David Rowley <david.rowley@2ndquadrant.com> writes:
> On 12/02/2016 12:01 am, "Tom Lane" <tgl@sss.pgh.pa.us> wrote:
>> Um, AFAICS, you *do* need to check again in the second loop, else you'll
>> be accessing a surplusvars[] entry that might not exist at all, and in
>> any case might falsely tell you that you can exclude the outer var from
>> the new GROUP BY list.
> I can't quite understand what you're seeing here.
The second loop is iterating through the original GROUP BY list, so it
will see again any outer Vars that were excluded by the first loop.
It needs to exclude them exactly the same, because they are outside
the scope of its data structures.
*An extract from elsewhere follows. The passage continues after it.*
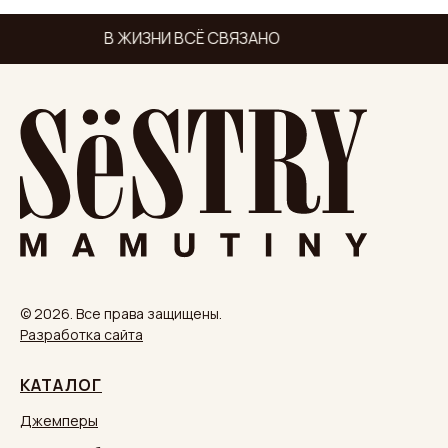
В ЖИЗНИ ВСЁ СВЯЗАНО
© 2026. Все права защищены.
Разработка сайта
КАТАЛОГ
Джемперы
Consider something like (admittedly
pretty silly, but legal SQL)
create table up (u1 int, u2 int, u3 int);
create table down (f1 int primary key, f2 int);
select * from othertable, up
where u1 in (select f2 from down group by f1, f2, up.u3);
up.u3 would have varlevelsup = 1, varno = 2, varattno = 3.
If you don't skip it then the surplusvars[var->varno] access
will be trying to fetch off the end of the surplusvars[] array,
because there is only one RTE in the subquery's rangetable
though there are two in the outer query's rangetable.
When I trace through this example, it manages not to crash because
in point of fact the outer Var has already been replaced by a Param.
But I don't think this code should be assuming that; it's an artifact
of the detailed order of processing in subquery_planner(), and could
easily change in the future, for example if we tried to move the
whole affair to the jointree preprocessing stage as we discussed earlier.